At that moment Jinji Lake's waterline overflowed the embankment, and the Big Pants across the lake was anxiously waiting for the sky to darken, for the moment to change colors. The sky was still bright, night not yet fallen; we strolled along Moonlight Wharf.
Clearly, the bricks and tiles here had been Europeanized. The cobblestone-paved streets adjusted our stride into a pleasant little mincing step. Browsing took a little time; on both sides were not only fountains and sculptures but also some connected or standalone two- or three-story Western-style buildings, standing by Jinji Lake, pleasing to the eye and fitting the scene. A water channel meandered in, bringing a moment's cool. Bridges crossed, wind blew past. In front of camphor trees, neon lights already glowed; a conical tower was boldly emblazoned with the luminous Moonlight Wharf sign.
We turned toward the lake. The Big Pants was now hitting its stride, going all out with a full set of cosmetic, disguise, and transformation techniques. We, a bunch of country bumpkins watching a novelty show, had our own response too — we didn't lose out, deploying our all-powerful photo-editing skills.
At 19:30, the Big Pants still performing, while we were discussing where to have dinner. We were sightseers, but even more we were meal-getters. The Wuyue Rongji up ahead? A trendy Suzhou-style restaurant — could work!
The owner led us inside. The center of the dining room was arranged in a Jiangnan waterside style: right bank by the water, left bank by the window. We just wanted a comfortable seat, so we chose an empty table by the window.

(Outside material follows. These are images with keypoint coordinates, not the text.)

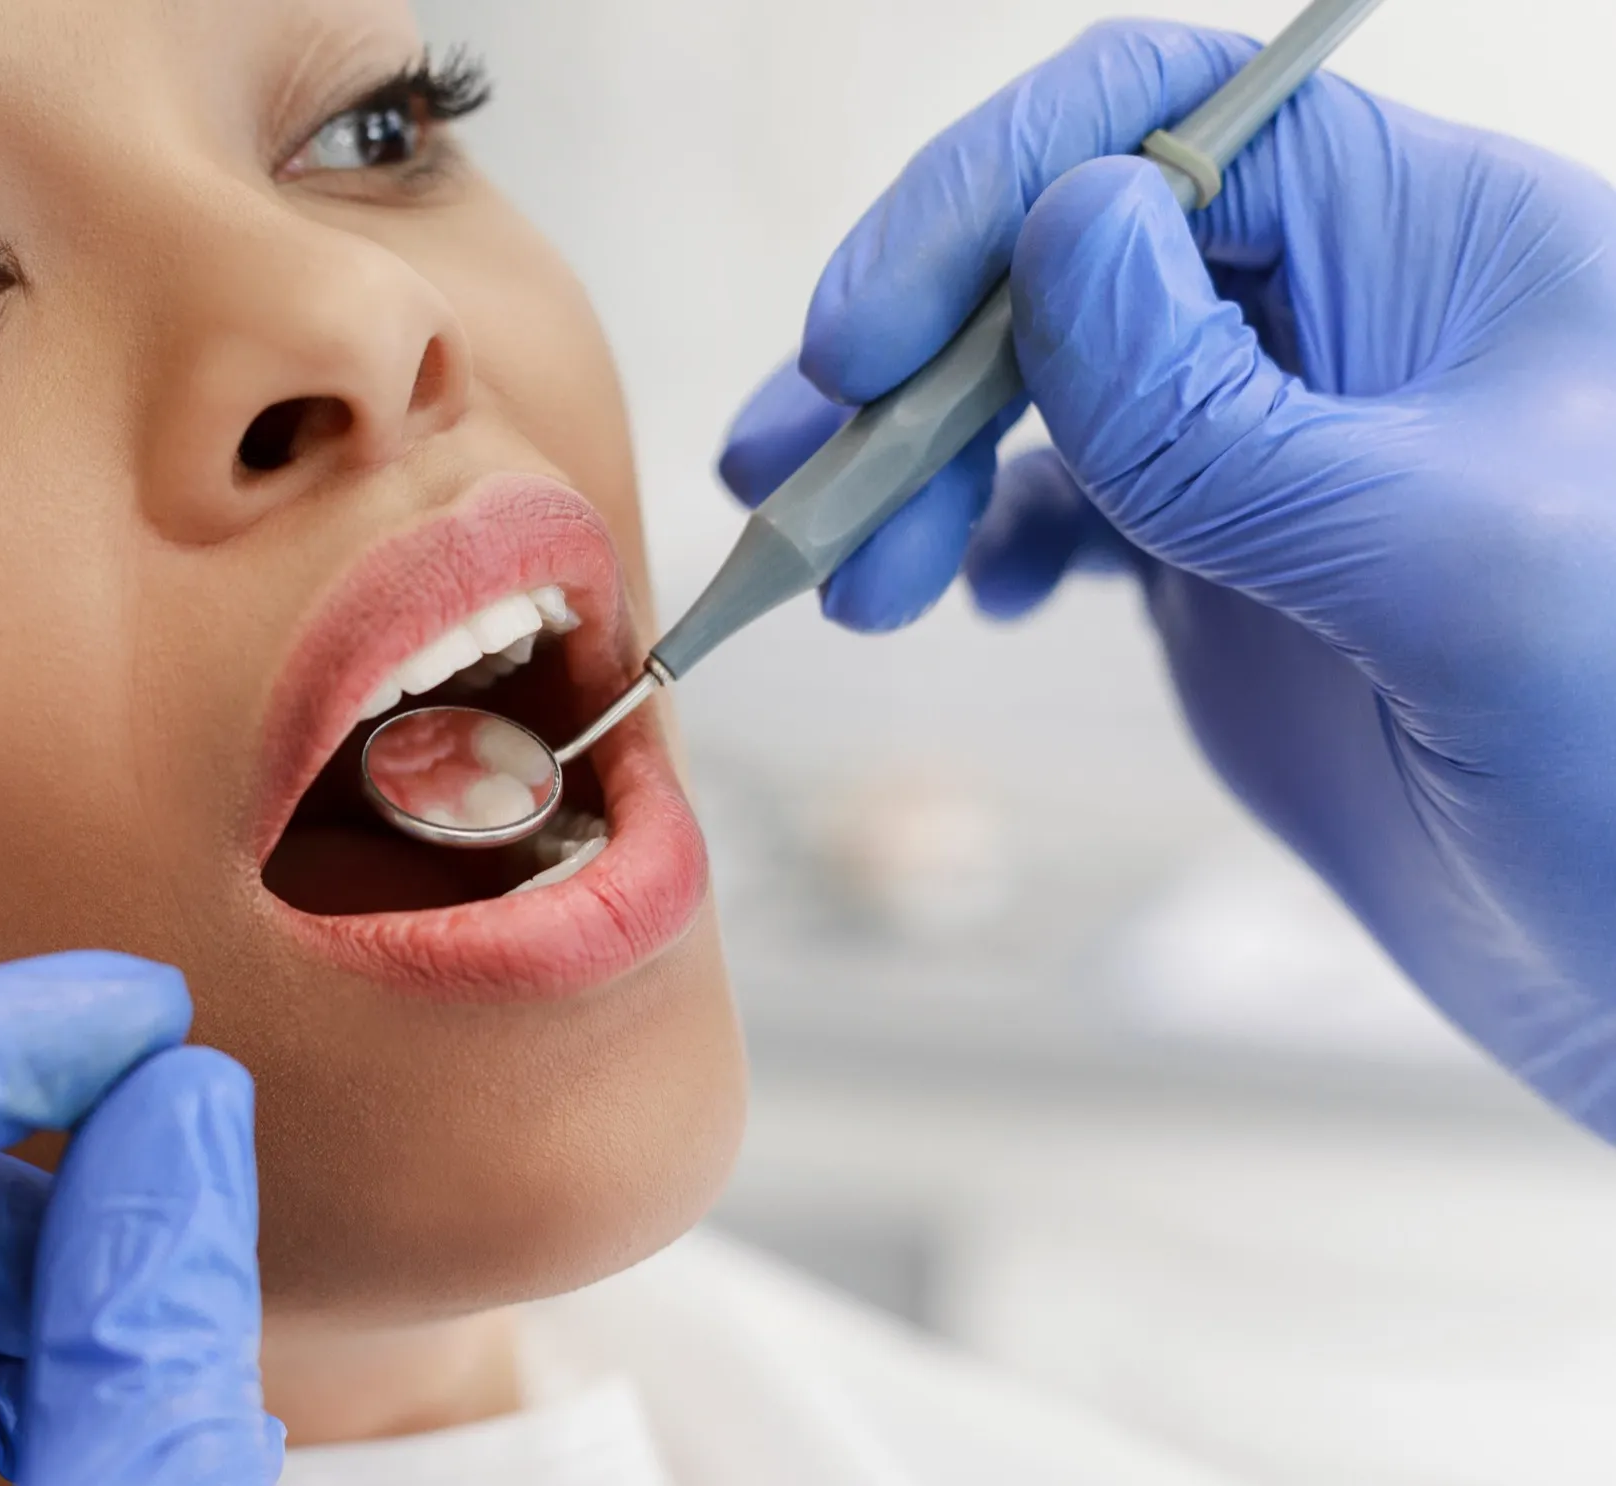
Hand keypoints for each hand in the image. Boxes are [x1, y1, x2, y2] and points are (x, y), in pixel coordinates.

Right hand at [720, 22, 1615, 1125]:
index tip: (863, 341)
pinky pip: (1066, 501)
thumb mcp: (1449, 574)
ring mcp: (1277, 446)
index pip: (1167, 122)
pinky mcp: (1234, 563)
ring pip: (1040, 380)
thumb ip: (1233, 416)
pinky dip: (980, 537)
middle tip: (800, 486)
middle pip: (1064, 250)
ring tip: (841, 574)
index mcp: (1429, 252)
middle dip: (912, 360)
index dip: (990, 196)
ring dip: (911, 458)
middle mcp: (1341, 322)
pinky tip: (963, 598)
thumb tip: (1059, 233)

White water fish, steamed; yellow-braised old goose, clay pot; crab roe tofu, deep waters; celery with lily bulbs, water spinach, homestyle stir-fries; hollow big sesame ball, as round as the fifteenth moon had grown to the twentieth.
Enough — meal-getters, fish had fish, goose had goose, plus veggies, plus dim sum, and finally a bowl of plain rice specially requested by Zhang.

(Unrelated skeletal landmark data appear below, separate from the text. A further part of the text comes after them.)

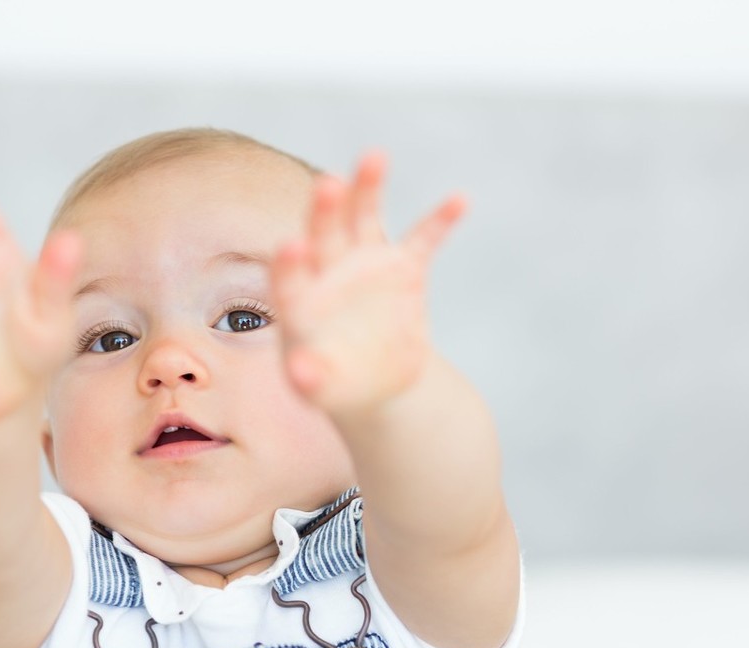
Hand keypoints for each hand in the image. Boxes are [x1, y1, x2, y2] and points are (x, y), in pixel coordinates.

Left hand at [269, 150, 465, 416]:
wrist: (374, 379)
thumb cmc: (335, 383)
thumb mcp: (322, 389)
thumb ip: (309, 380)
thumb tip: (300, 374)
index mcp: (300, 300)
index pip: (289, 278)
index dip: (290, 264)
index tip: (291, 247)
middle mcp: (327, 271)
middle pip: (323, 233)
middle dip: (325, 209)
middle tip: (328, 183)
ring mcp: (366, 264)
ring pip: (364, 218)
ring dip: (368, 188)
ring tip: (374, 157)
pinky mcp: (404, 269)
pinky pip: (423, 240)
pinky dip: (439, 221)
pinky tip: (459, 200)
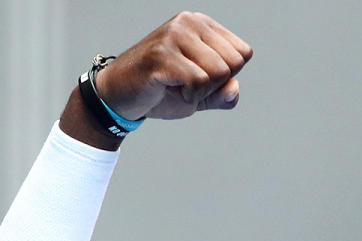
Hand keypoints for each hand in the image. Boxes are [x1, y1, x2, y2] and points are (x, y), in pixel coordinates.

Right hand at [96, 12, 253, 120]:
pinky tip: (169, 90)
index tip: (199, 78)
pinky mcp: (161, 55)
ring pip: (218, 73)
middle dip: (215, 86)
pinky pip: (199, 82)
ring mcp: (173, 36)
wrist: (118, 96)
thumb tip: (233, 88)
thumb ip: (224, 94)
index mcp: (201, 24)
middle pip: (233, 63)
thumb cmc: (161, 91)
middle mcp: (188, 23)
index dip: (227, 77)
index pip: (243, 53)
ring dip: (201, 93)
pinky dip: (189, 97)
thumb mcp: (201, 94)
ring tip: (177, 87)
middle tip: (186, 85)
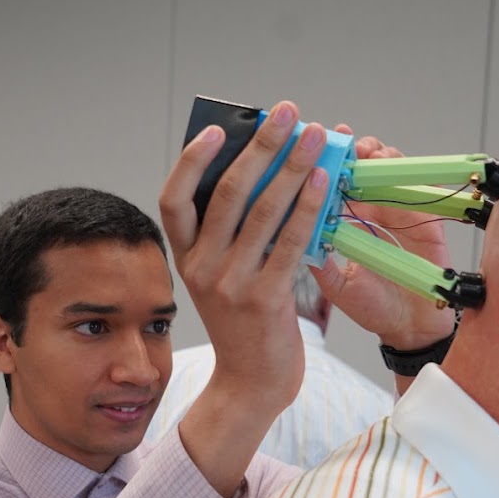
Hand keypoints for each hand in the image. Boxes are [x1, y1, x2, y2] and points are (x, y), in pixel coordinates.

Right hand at [159, 100, 333, 495]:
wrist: (251, 384)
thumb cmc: (244, 324)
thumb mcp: (223, 277)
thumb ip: (232, 233)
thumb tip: (263, 172)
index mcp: (185, 258)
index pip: (174, 200)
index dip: (192, 160)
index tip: (218, 128)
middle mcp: (201, 268)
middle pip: (228, 192)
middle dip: (262, 146)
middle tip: (287, 113)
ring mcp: (231, 284)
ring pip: (263, 211)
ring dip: (293, 167)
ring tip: (316, 137)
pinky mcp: (265, 299)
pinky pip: (290, 242)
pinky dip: (308, 208)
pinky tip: (324, 182)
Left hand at [310, 127, 457, 351]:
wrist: (410, 328)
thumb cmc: (373, 307)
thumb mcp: (337, 285)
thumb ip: (320, 259)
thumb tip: (293, 233)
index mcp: (347, 225)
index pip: (334, 186)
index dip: (325, 166)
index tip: (313, 150)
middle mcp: (370, 213)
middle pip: (360, 169)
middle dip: (352, 151)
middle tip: (343, 143)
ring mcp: (397, 212)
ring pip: (387, 169)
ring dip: (377, 155)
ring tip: (367, 152)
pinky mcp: (425, 218)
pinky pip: (417, 185)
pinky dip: (405, 170)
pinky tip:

Delicious and flavorsome: old goose plus fish. But there was an accident: I, far fiercer than the white water fish, was stabbed by a fish bone, had a bad coughing fit, and had to force down half a bowl of rice to swallow it dry!
By the book: celery with lily bulbs and water spinach. Actually, by-the-book equals the mean; the mean is mediocre.

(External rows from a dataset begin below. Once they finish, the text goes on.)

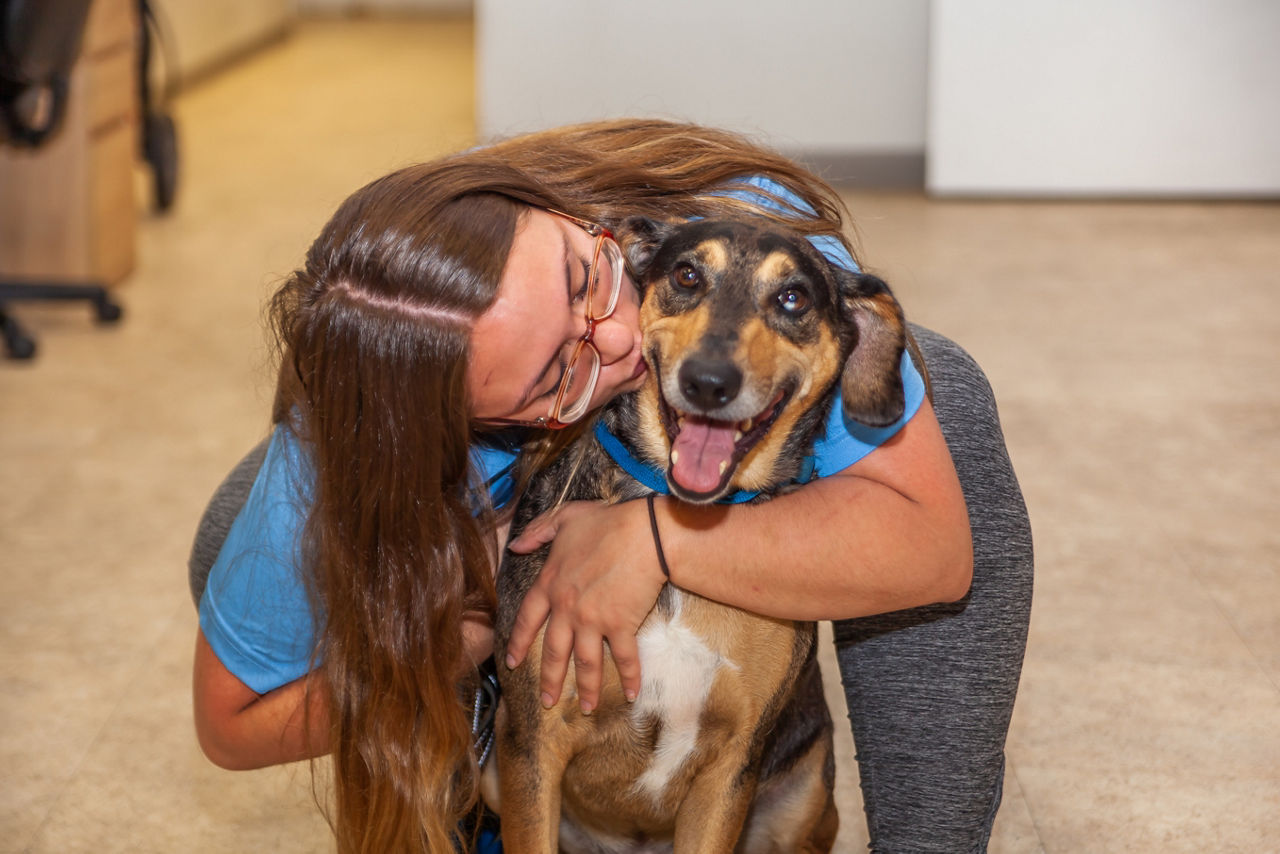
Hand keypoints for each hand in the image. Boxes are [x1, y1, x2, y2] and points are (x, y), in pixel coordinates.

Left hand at [505, 498, 666, 713]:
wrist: (644, 534)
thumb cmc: (608, 522)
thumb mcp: (565, 517)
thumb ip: (538, 531)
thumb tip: (514, 545)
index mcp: (550, 583)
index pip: (527, 619)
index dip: (518, 642)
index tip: (513, 662)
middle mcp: (566, 608)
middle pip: (553, 651)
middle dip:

The big sesame ball steals the show. Even Lan back home flat in Shanghai got deeply shot — 'Suzhou's moon is round in Shanghai,' they say. You see, this was something we fought hard for; in the end, the boss had no choice but to get it transferred from the second branch. Finger to lips before speaking: Shh, don't let outsiders know!
Crab roe tofu, all show and no substance — thumbs down. A bowl of vast ocean with no real thickening is sheer rogue. The water — too deep! The landmines — too many!
This meal we ate very laboriously, filling pits as we met them, digging up mines as we hit them, constantly guarding against possible sneak attacks. By 21:00 when we finished, there were still plenty of leftovers on the table.
Time to go. Then we retraced our steps to Eslite, picked up the car, quickly drove back to Jinji Lake Hotel, settled in, and rested.